Fighting Spam with Qmail (part II)
Part II of the series. In this article, we replace qmail-smtpd with qpsmtpd, which is more flexible and spam-aware.
Part II of the series. In this article, we replace qmail-smtpd with qpsmtpd, which is more flexible and spam-aware.
Your article forgets to mention the major problem with doing
user lookups in qmail-smtpd.
Spammers can use this to harvest valid email addresses with
very little bandwith utilization. (which is their limiting
factor anyway)
The best technique (if your are worrried about spam server load)
would be to have a "frontline" mx box that recieves everything,
a scanner box that recives emails for valid accounts from the
mx box, and a separate storage/pop server.

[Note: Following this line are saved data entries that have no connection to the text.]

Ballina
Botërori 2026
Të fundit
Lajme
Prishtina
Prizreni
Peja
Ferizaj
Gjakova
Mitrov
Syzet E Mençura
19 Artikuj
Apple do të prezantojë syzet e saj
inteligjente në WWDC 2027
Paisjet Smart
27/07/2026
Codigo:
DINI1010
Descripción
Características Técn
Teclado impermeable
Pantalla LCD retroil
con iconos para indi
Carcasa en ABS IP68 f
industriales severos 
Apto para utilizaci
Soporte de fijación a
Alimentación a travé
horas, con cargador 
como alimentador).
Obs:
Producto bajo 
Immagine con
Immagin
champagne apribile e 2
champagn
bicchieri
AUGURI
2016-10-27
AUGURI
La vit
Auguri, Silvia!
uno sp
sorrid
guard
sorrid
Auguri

The mx box in this case handles invalid email bounces for all
others.
Bob Black
Well, it's really a problem.
If I do what you propose, then when a spammer tries to harvest the addresses, he harvests some of them (the ones that take the bait), and my front server handles a bazillion deliveries and bounces.

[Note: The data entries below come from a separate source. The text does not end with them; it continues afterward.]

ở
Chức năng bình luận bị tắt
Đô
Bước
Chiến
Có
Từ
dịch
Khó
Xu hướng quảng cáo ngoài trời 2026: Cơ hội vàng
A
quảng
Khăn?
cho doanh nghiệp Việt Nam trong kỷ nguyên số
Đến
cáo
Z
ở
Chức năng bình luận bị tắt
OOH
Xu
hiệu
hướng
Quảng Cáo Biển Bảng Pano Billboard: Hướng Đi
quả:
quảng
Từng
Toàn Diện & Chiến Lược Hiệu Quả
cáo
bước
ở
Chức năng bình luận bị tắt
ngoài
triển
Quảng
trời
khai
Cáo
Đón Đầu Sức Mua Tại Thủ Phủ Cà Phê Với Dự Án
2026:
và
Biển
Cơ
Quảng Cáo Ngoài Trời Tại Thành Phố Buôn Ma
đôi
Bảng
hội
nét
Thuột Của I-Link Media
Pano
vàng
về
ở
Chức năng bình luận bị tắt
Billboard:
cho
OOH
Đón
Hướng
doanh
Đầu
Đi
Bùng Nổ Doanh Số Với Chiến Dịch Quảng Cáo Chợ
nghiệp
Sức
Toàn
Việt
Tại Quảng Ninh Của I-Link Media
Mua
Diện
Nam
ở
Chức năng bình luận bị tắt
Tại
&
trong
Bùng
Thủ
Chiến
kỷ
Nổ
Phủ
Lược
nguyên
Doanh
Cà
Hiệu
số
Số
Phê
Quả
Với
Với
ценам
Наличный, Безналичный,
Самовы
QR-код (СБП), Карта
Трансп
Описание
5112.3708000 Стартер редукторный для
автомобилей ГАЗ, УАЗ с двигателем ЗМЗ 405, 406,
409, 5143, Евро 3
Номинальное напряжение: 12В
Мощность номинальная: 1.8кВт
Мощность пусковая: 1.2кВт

Either that, or email for invalid addresses doesn't bounce (which is way easier to achive in other ways, too ;-)
If the smtpd verifies the user, then spammer harvests most or all of the addresses, but the server lives and my bandwidth is unused.
I think it's a better idea to let them harvest (it's gonna cost them anyway, specially once tarpitting is on, he still has to try millions of addresses), and later block the spam.

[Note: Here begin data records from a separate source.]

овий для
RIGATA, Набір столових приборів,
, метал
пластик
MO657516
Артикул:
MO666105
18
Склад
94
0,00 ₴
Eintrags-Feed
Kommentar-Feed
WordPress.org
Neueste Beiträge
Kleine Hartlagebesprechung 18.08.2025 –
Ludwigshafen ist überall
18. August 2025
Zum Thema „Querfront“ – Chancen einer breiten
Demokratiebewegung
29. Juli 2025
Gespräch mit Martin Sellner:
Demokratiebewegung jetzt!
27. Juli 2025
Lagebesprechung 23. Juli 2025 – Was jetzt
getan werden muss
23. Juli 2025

Really a lose/lose situation :-P
> Really a lose/lose situation :-P
Unfortunatley.
how is the harvesting done? by a shotgun method, ie those that dont bounce have to be valid?
William: pretty much. Now that you make me think about it... the common qmail behaviour, won't it make some naïve spammer think qmail servers have trillions of mail accounts? ;-)
Why not just use the patches for qmail-smtpd that allow for user checking, are battle tested in large production environments, retain the speed and security of qmail-smtpd, and offer integration with virtual environments like vpopmail?
Perl's a great language, and lots of cool apps are written in it, but the downsides for any sort of volume are just too numerous to contemplate. I'm sorry, but a memory footprint of several meg per smtp connection would absolutely obliterate my production environment.